Exercise description:
Could you copy exactly the lines from the start of the records through the one containing "Vert.x Shell provides", both included, and leave out the pictures?

Stored data entries
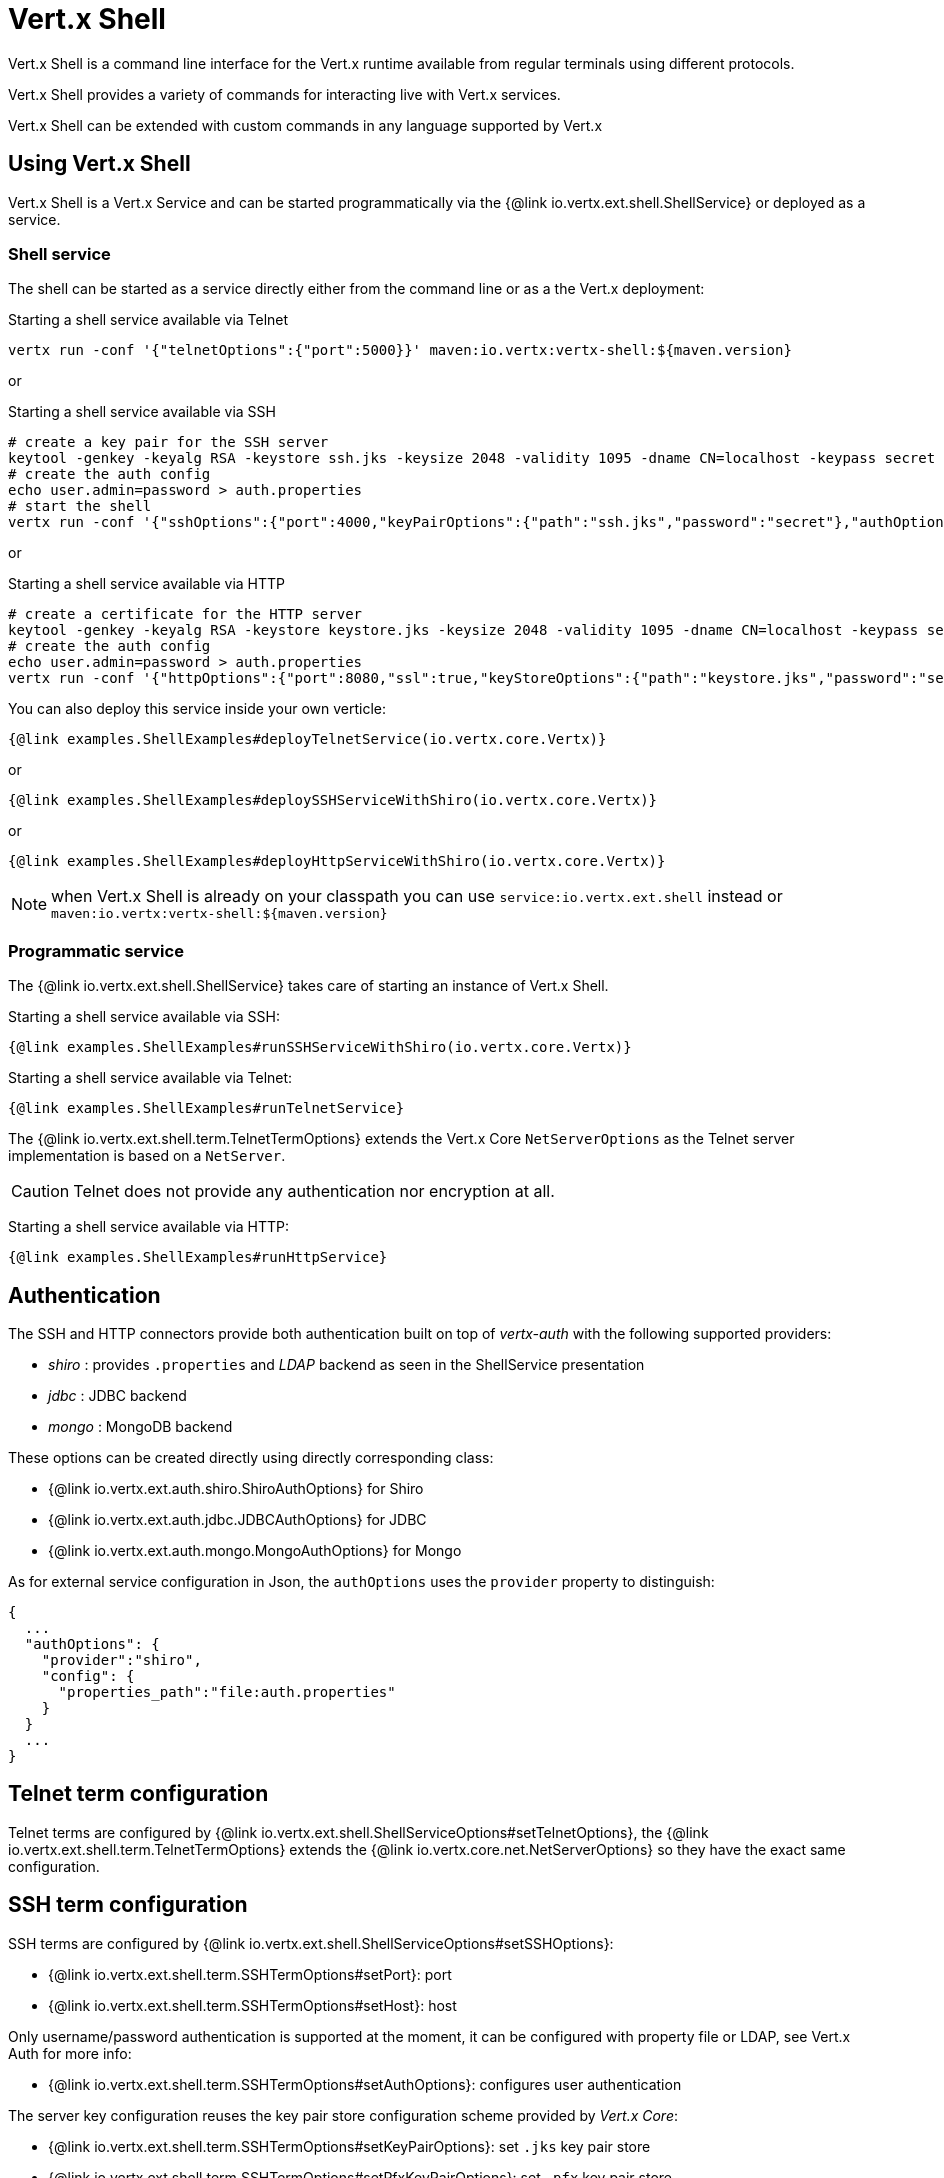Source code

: = Vert.x Shell

Vert.x Shell is a command line interface for the Vert.x runtime available from regular
terminals using different protocols.

Vert.x Shell provides a variety of commands for interacting live with Vert.x services.

Vert.x Shell can be extended with custom commands in any language supported by Vert.x

== Using Vert.x Shell

Vert.x Shell is a Vert.x Service and can be started programmatically via the {@link io.vertx.ext.shell.ShellService}
or deployed as a service.

=== Shell service

The shell can be started as a service directly either from the command line or as a the Vert.x deployment:

.Starting a shell service available via Telnet
[source,subs="+attributes"]
----
vertx run -conf '{"telnetOptions":{"port":5000}}' maven:io.vertx:vertx-shell:${maven.version}
----

or

.Starting a shell service available via SSH
[source,subs="+attributes"]
----
# create a key pair for the SSH server
keytool -genkey -keyalg RSA -keystore ssh.jks -keysize 2048 -validity 1095 -dname CN=localhost -keypass secret -storepass secret
# create the auth config
echo user.admin=password > auth.properties
# start the shell
vertx run -conf '{"sshOptions":{"port":4000,"keyPairOptions":{"path":"ssh.jks","password":"secret"},"authOptions":{"provider":"shiro","config":{"properties_path":"file:auth.properties"}}}}' maven:io.vertx:vertx-shell:${maven.version}
----

or

.Starting a shell service available via HTTP
[source,subs="+attributes"]
----
# create a certificate for the HTTP server
keytool -genkey -keyalg RSA -keystore keystore.jks -keysize 2048 -validity 1095 -dname CN=localhost -keypass secret -storepass secret
# create the auth config
echo user.admin=password > auth.properties
vertx run -conf '{"httpOptions":{"port":8080,"ssl":true,"keyStoreOptions":{"path":"keystore.jks","password":"secret"},"authOptions":{"provider":""shiro,"config":{"properties_path":"file:auth.properties"}}}}' maven:io.vertx:vertx-shell:${maven.version}
----

You can also deploy this service inside your own verticle:

[source,$lang,subs="+attributes"]
----
{@link examples.ShellExamples#deployTelnetService(io.vertx.core.Vertx)}
----

or

[source,$lang,subs="+attributes"]
----
{@link examples.ShellExamples#deploySSHServiceWithShiro(io.vertx.core.Vertx)}
----

or

[source,$lang,subs="+attributes"]
----
{@link examples.ShellExamples#deployHttpServiceWithShiro(io.vertx.core.Vertx)}
----

NOTE: when Vert.x Shell is already on your classpath you can use `service:io.vertx.ext.shell` instead
or `maven:io.vertx:vertx-shell:${maven.version}`

=== Programmatic service

The {@link io.vertx.ext.shell.ShellService} takes care of starting an instance of Vert.x Shell.

Starting a shell service available via SSH:

[source,$lang]
----
{@link examples.ShellExamples#runSSHServiceWithShiro(io.vertx.core.Vertx)}
----

Starting a shell service available via Telnet:

[source,$lang]
----
{@link examples.ShellExamples#runTelnetService}
----

The {@link io.vertx.ext.shell.term.TelnetTermOptions} extends the Vert.x Core `NetServerOptions` as the Telnet server
implementation is based on a `NetServer`.

CAUTION: Telnet does not provide any authentication nor encryption at all.

Starting a shell service available via HTTP:

[source,$lang]
----
{@link examples.ShellExamples#runHttpService}
----

== Authentication

The SSH and HTTP connectors provide both authentication built on top of _vertx-auth_ with the following supported
providers:

- _shiro_ : provides `.properties` and _LDAP_ backend as seen in the ShellService presentation
- _jdbc_ : JDBC backend
- _mongo_ : MongoDB backend

These options can be created directly using directly corresponding class:

- {@link io.vertx.ext.auth.shiro.ShiroAuthOptions} for Shiro
- {@link io.vertx.ext.auth.jdbc.JDBCAuthOptions} for JDBC
- {@link io.vertx.ext.auth.mongo.MongoAuthOptions} for Mongo

As for external service configuration in Json, the `authOptions` uses the `provider` property to distinguish:

----
{
  ...
  "authOptions": {
    "provider":"shiro",
    "config": {
      "properties_path":"file:auth.properties"
    }
  }
  ...
}
----

== Telnet term configuration

Telnet terms are configured by {@link io.vertx.ext.shell.ShellServiceOptions#setTelnetOptions},
the {@link io.vertx.ext.shell.term.TelnetTermOptions} extends the {@link io.vertx.core.net.NetServerOptions} so they
have the exact same configuration.

== SSH term configuration

SSH terms are configured by {@link io.vertx.ext.shell.ShellServiceOptions#setSSHOptions}:

- {@link io.vertx.ext.shell.term.SSHTermOptions#setPort}: port
- {@link io.vertx.ext.shell.term.SSHTermOptions#setHost}: host

Only username/password authentication is supported at the moment, it can be configured with property file
or LDAP, see Vert.x Auth for more info:

- {@link io.vertx.ext.shell.term.SSHTermOptions#setAuthOptions}: configures user authentication

The server key configuration reuses the key pair store configuration scheme provided by _Vert.x Core_:

- {@link io.vertx.ext.shell.term.SSHTermOptions#setKeyPairOptions}: set `.jks` key pair store
- {@link io.vertx.ext.shell.term.SSHTermOptions#setPfxKeyPairOptions}: set `.pfx` key pair store
- {@link io.vertx.ext.shell.term.SSHTermOptions#setPemKeyPairOptions}: set `.pem` key pair store


.Deploying the Shell Service on SSH with Mongo authentication
[source,$lang,subs="+attributes"]
----
{@link examples.ShellExamples#deploySSHServiceWithMongo(io.vertx.core.Vertx)}
----

.Running the Shell Service on SSH with Mongo authentication
[source,$lang,subs="+attributes"]
----
{@link examples.ShellExamples#runSSHServiceWithMongo(io.vertx.core.Vertx)}
----

.Deploying the Shell Service on SSH with JDBC authentication
[source,$lang,subs="+attributes"]
----
{@link examples.ShellExamples#deploySSHServiceWithJDBC(io.vertx.core.Vertx)}
----

.Running the Shell Service on SSH with JDBC authentication
[source,$lang,subs="+attributes"]
----
{@link examples.ShellExamples#runSSHServiceWithJDBC(io.vertx.core.Vertx)}
----

== HTTP term configuration

HTTP terms are configured by {@link io.vertx.ext.shell.ShellServiceOptions#setHttpOptions}, the http options
extends the {@link io.vertx.core.http.HttpServerOptions} so they expose the exact same configuration.

In addition there are extra options for configuring an HTTP term:

- {@link io.vertx.ext.shell.term.HttpTermOptions#setAuthOptions}: configures user authentication
- {@link io.vertx.ext.shell.term.HttpTermOptions#setSockJSHandlerOptions}: configures SockJS
- {@link io.vertx.ext.shell.term.HttpTermOptions#setSockJSPath}: the SockJS path in the router

.Deploying the Shell Service on HTTP with Mongo authentication
[source,$lang,subs="+attributes"]
----
{@link examples.ShellExamples#deployHttpServiceWithMongo(io.vertx.core.Vertx)}
----

.Running the Shell Service on HTTP with Mongo authentication
[source,$lang,subs="+attributes"]
----
{@link examples.ShellExamples#runHTTPServiceWithMongo(io.vertx.core.Vertx)}
----

.Deploying the Shell Service on HTTP with JDBC authentication
[source,$lang,subs="+attributes"]
----
{@link examples.ShellExamples#deployHttpServiceWithJDBC(io.vertx.core.Vertx)}
----

.Running the Shell Service on HTTP with JDBC authentication
[source,$lang,subs="+attributes"]
----
{@link examples.ShellExamples#runHTTPServiceWithJDBC(io.vertx.core.Vertx)}
----

== Keymap configuration

The shell uses a default keymap configuration that can be overriden using the `inputrc` property of the various
term configuration object:

- {@link io.vertx.ext.shell.term.TelnetTermOptions#setIntputrc}
- {@link io.vertx.ext.shell.term.SSHTermOptions#setIntputrc}
- {@link io.vertx.ext.shell.term.HttpTermOptions#setIntputrc}

The `inputrc` must point to a file available via the classloader or the filesystem.

The `inputrc` only function bindings and the available functions are:

- _backward-char_
- _forward-char_
- _next-history_
- _previous-history_
- _backward-delete-char_
- _backward-delete-char_
- _backward-word_
- _end-of-line_
- _beginning-of-line_
- _delete-char_
- _delete-char_
- _complete_
- _accept-line_
- _accept-line_
- _kill-line_
- _backward-word_
- _forward-word_
- _backward-kill-word_

NOTE: Extra functions can be added, however this is done by implementing functions of the `Term.d` project on which
Vert.x Shell is based, for instance the https://github.com/termd/termd/blob/c1629623c8a3add4bde7778640bf8cc233a7c98f/src/examples/java/examples/readlinefunction/ReverseFunction.java[reverse function]
can be implemented and then declared in a `META-INF/services/io.termd.core.readline.Function` to be loaded by the shell.

== Base commands

To find out the available commands you can use the _help_ builtin command:

. Verticle commands
.. verticle-ls: list all deployed verticles
.. verticle-undeploy: undeploy a verticle
.. verticle-deploy: deploys a verticle with deployment options as JSON string
.. verticle-factories: list all known verticle factories
. File system commands
.. ls
.. cd
.. pwd
. Bus commands
.. bus-tail: display all incoming messages on an event bus address
.. bus-send: send a message on the event bus
. Net commands
.. net-ls: list all available net servers, including HTTP servers
. Shared data commands
.. local-map-put
.. local-map-get
.. local-map-rm
. Various commands
.. echo
.. sleep
.. help
.. exit
.. logout
. Job control
.. fg
.. bg
.. jobs

NOTE: this command list should evolve in next releases of Vert.x Shell. Other Vert.x project may provide commands to extend
Vert.x Shell, for instance Dropwizard Metrics.

== Extending Vert.x Shell

Vert.x Shell can be extended with custom commands in any of the languages supporting code generation.

A command is created by the {@link io.vertx.ext.shell.command.CommandBuilder#command} method: the command process handler is called
by the shell when the command is executed, this handler can be set with the {@link io.vertx.ext.shell.command.CommandBuilder#processHandler}
method:

[source,$lang]
----
{@link examples.ShellExamples#helloWorld}
----

After a command is created, it needs to be registed to a {@link io.vertx.ext.shell.command.CommandRegistry}. The
command registry holds all the commands for a Vert.x instance.

A command is registered until it is unregistered with the {@link io.vertx.ext.shell.command.CommandRegistry#unregisterCommand(java.lang.String)}.
When a command is registered from a Verticle, this command is unregistered when this verticle is undeployed.

NOTE: Command callbacks are invoked in the {@literal io.vertx.core.Context} when the command is registered in the
registry. Keep this in mind if you maintain state in a command.

The {@link io.vertx.ext.shell.command.CommandProcess} object can be used for interacting with the shell.

=== Command arguments

The {@link io.vertx.ext.shell.command.CommandProcess#args()} returns the command arguments:

[source,$lang]
----
{@link examples.ShellExamples#commandArgs}
----

Besides it is also possible to create commands using {@link io.vertx.core.cli.CLI Vert.x CLI}: it makes easier to
write command line argument parsing:

- _option_ and _argument_ parsing
- argument _validation_
- generation of the command _usage_

[source,$lang]
----
{@link examples.ShellExamples#cliCommand()}
----

When an option named _help_ is added to the CLI object, the shell will take care of generating the command usage
when the option is activated:

[source,$lang]
----
{@link examples.ShellExamples#cliCommandWithHelp()}
----

When the command executes the {@link io.vertx.ext.shell.command.CommandProcess process} is provided for interacting
with the shell. A {@link io.vertx.ext.shell.command.CommandProcess} extends {@link io.vertx.ext.shell.term.Tty}
which is used for interacting with the terminal.

=== Terminal usage

==== terminal I/O

The {@link io.vertx.ext.shell.term.Tty#stdinHandler} handler is used to be notified when the terminal
receives data, e.g the user uses his keyboard:

[source,$lang]
----
{@link examples.ShellExamples#readStdin}
----

A command can use the {@link io.vertx.ext.shell.term.Tty#write} to write to the standard output.

[source,$lang]
----
{@link examples.ShellExamples#writeStdout}
----

==== Terminal size

The current terminal size can be obtained using {@link io.vertx.ext.shell.term.Tty#width()} and
{@link io.vertx.ext.shell.term.Tty#height()}.

[source,$lang]
----
{@link examples.ShellExamples#terminalSize}
----

==== Resize event

When the size of the terminal changes the {@link io.vertx.ext.shell.term.Tty#resizehandler(io.vertx.core.Handler)}
is called, the new terminal size can be obtained with {@link io.vertx.ext.shell.term.Tty#width()} and
{@link io.vertx.ext.shell.term.Tty#height()}.

[source,$lang]
----
{@link examples.ShellExamples#resizeHandlerTerminal}
----

==== Terminal type

The terminal type is useful for sending escape codes to the remote terminal: {@link io.vertx.ext.shell.term.Tty#type()}
returns the current terminal type, it can be null if the terminal has not advertised the value.

[source,$lang]
----
{@link examples.ShellExamples#terminalType}
----

=== Shell session

The shell is a connected service that naturally maintains a session with the client, this session can be
used in commands to scope data. A command can get the session with {@link io.vertx.ext.shell.command.CommandProcess#session()}:

[source,$lang]
----
{@link examples.ShellExamples#session}
----

=== Process termination

Calling {@link io.vertx.ext.shell.command.CommandProcess#end()} ends the current process. It can be called directly
in the invocation of the command handler or any time later:

[source,$lang]
----
{@link examples.ShellExamples#asyncCommand}
----

=== Process events

A command can subscribe to a few process events.

==== Interrupt event

The {@link io.vertx.ext.shell.command.CommandProcess#interruptHandler(io.vertx.core.Handler)} is called when the process
is interrupted, this event is fired when the user press _Ctrl+C_ during the execution of a command. This handler can
be used for interrupting commands _blocking_ the CLI and gracefully ending the command process:

[source,$lang]
----
{@link examples.ShellExamples#interruptHandler}
----

When no interrupt handler is registered, pressing _Ctrl+C_ will have no effect on the current process and the event
will be delayed and will likely be handled by the shell, like printing a new line on the console.

==== Suspend/resume events

The {@link io.vertx.ext.shell.command.CommandProcess#suspendHandler(io.vertx.core.Handler)} is called when the process
is running and the user press _Ctrl+Z_, the command is _suspended_:

- the command can receive the suspend event when it has registered an handler for this event
- the command will not receive anymore data from the standard input
- the shell prompt the user for input
- the command can receive interrupts event or end events

The {@link io.vertx.ext.shell.command.CommandProcess#resumeHandler(io.vertx.core.Handler)} is called when the process
is resumed, usually when the user types _fg_:

- the command can receive the resume event when it has registered an handler for this event
- the command will receive again data from the standard input when it has registered an stdin handler

[source,$lang]
----
{@link examples.ShellExamples#suspendResumeHandler}
----

==== End events

The {@link io.vertx.ext.shell.command.CommandProcess#endHandler(io.vertx.core.Handler)} (io.vertx.core.Handler)} is
called when the process is running or suspended and the command terminates, for instance the shell session is closed,
the command is _terminated_.

[source,$lang]
----
{@link examples.ShellExamples#endHandler}
----

The end handler is called even when the command invokes {@link io.vertx.ext.shell.command.CommandProcess#end()}.

This handler is useful for cleaning up resources upon command termination, for instance closing a client or a timer.

=== Command completion

A command can provide a completion handler when it wants to provide contextual command line interface completion.

Like the process handler, the {@link io.vertx.ext.shell.command.CommandBuilder#completionHandler(io.vertx.core.Handler) completion
handler} is non blocking because the implementation may use Vert.x services, e.g the file system.

The {@link io.vertx.ext.shell.cli.Completion#lineTokens()} returns a list of {@link io.vertx.ext.shell.cli.CliToken tokens}
from the beginning of the line to the cursor position. The list can be empty if the cursor when the cursor is at the
beginning of the line.

The {@link io.vertx.ext.shell.cli.Completion#rawLine()} returns the current completed from the beginning
of the line to the cursor position, in raw format, i.e without any char escape performed.

Completion ends with a call to {@link io.vertx.ext.shell.cli.Completion#complete(java.util.List)}.

== Shell server

The Shell service is a convenient facade for starting a preconfigured shell either programmatically or as a Vert.x service.
When more flexibility is needed, a {@link io.vertx.ext.shell.ShellServer} can be used instead of the service.

For instance the shell http term can be configured to use an existing router instead of starting its own http server.

Using a shell server requires explicit configuration but provides full flexiblity, a shell server is setup in a few
steps:

[source,$lang]
----
{@link examples.ShellExamples#shellServer}
----
<1> create a the shell server
<2> create an HTTP term server mounted on an existing router
<3> create an SSH term server
<4> register term servers
<5> register all base commands
<6> finally start the shell server

Besides, the shell server can also be used for creating in process shell session: it provides a programmatic interactive shell.

In process shell session can be created with {@link io.vertx.ext.shell.ShellServer#createShell}:

[source,$lang]
----
{@link examples.ShellExamples#creatingShell}
----

The main use case is running or testing a command:

[source,$lang]
----
{@link examples.ShellExamples#runningShellCommand}
----

The {@link io.vertx.ext.shell.term.Pty} pseudo terminal is the main interface for interacting with the command
when it's running:

- uses standard input/output for writing or reading strings
- resize the terminal

The {@link io.vertx.ext.shell.system.JobController#close} closes the shell, it will terminate all jobs in the current shell
session.

== Terminal servers

Vert.x Shell also provides bare terminal servers for those who need to write pure terminal applications.

A {@link io.vertx.ext.shell.term.Term} handler must be set on a term server before starting it. This handler will
handle each term when the user connects.

An {@code Auth*Options} can be set on {@link io.vertx.ext.shell.term.SSHTermOptions} and {@link io.vertx.ext.shell.term.HttpTermOptions}.
Alternatively, an {@link io.vertx.ext.auth.AuthProvider} can be {@link io.vertx.ext.shell.term.TermServer#authProvider(io.vertx.ext.auth.AuthProvider) set}
directly on the term server before starting it.

=== SSH term

The terminal server {@link io.vertx.ext.shell.term.Term} handler accepts incoming terminal connections.
When a remote terminal connects, the {@link io.vertx.ext.shell.term.Term} can be used to interact with connected
terminal.

[source,$lang]
----
{@link examples.ShellExamples#sshEchoTerminal}
----

The {@link io.vertx.ext.shell.term.Term} is also a {@link io.vertx.ext.shell.term.Tty}, this section explains
how to use the tty.

=== Telnet term

[source,$lang]
----
{@link examples.ShellExamples#telnetEchoTerminal}
----

=== HTTP term

The {@link io.vertx.ext.shell.term.TermServer#createHttpTermServer} method creates an HTTP term server, built
on top of Vert.x Web using the SockJS protocol.

[source,$lang]
----
{@link examples.ShellExamples#httpEchoTerminal}
----

An HTTP term can start its own HTTP server, or it can reuse an existing Vert.x Web {@link io.vertx.ext.web.Router}.

The shell can be found at `/shell.html`.

[source,$lang]
----
{@link examples.ShellExamples#httpEchoTerminalUsingRouter}
----

The later option is convenient when the HTTP shell is integrated in an existing HTTP server.

The HTTP term server by default is configured for serving:

- the `shell.html` page
- the `https://github.com/chjj/term.js/[term.js]` client library
- the `vertxshell.js` client library

The `vertxshell.js` integrates `term.js` is the client side part of the HTTP term.

It integrates `term.js` with SockJS and needs the URL of the HTTP term server endpoint:

[source,javascript]
----
window.addEventListener('load', function () {
  var url = 'http://localhost/shell';
  new VertxTerm(url, {
    cols: 80,
    rows: 24
   });
 });
----

Straight websockets can also be used, if so, the remote term URL should be suffixed with `/websocket`:

[source,javascript]
----
window.addEventListener('load', function () {
  var url = 'ws://localhost/shell/websocket';
  new VertxTerm(url, {
    cols: 80,
    rows: 24
   });
 });
----

For customization purpose these resources can be copied and customized, they are available in the Vert.x Shell
jar under the `io.vertx.ext.shell` packages.

== Command discovery

The command discovery can be used when new commands need to be added to Vert.x without an explicit registration.

For example, the _Dropwizard_ metrics service, adds specific metrics command to the shell service on the fly.

It can be achieved via the `java.util.ServiceLoader` of a {@link io.vertx.ext.shell.spi.CommandResolverFactory}.

[source,java]
----
public class CustomCommands implements CommandResolverFactory {

  public void resolver(Vertx vertx, Handler<AsyncResult<CommandResolver>> resolverHandler) {
    resolverHandler.handler(() -> Arrays.asList(myCommand1, myCommand2));
  }
}
----

The `resolver` method is async, because the resolver may need to wait some condition before commands
are resolved.

The shell service discovery using the service loader mechanism:

.The service provider file `META-INF/services/io.vertx.ext.shell.spi.CommandResolverFactory`
[source]
----
my.CustomCommands
----

This is only valid for the {@link io.vertx.ext.shell.ShellService}. {@link io.vertx.ext.shell.ShellServer}
don't use this mechanism.

== Command pack

A command pack is a jar that provides new Vert.x Shell commands.

Such jar just need to be present on the classpath and it is discovered by Vertx. Shell.

[source,java]
----
{@link examples.pack.CommandPackExample}
----

The command pack uses command discovery mechanism, so it needs the descriptor:

.`META-INF/services/io.vertx.ext.shell.spi.CommandResolverFactory` descriptor
[source]
----
examples.pack.CommandPackExample
----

Your solution:
Source code

: = Vert.x Shell

Vert.x Shell is a command line interface for the Vert.x runtime available from regular
terminals using different protocols.

Vert.x Shell provides a variety of commands for interacting live with Vert.x services.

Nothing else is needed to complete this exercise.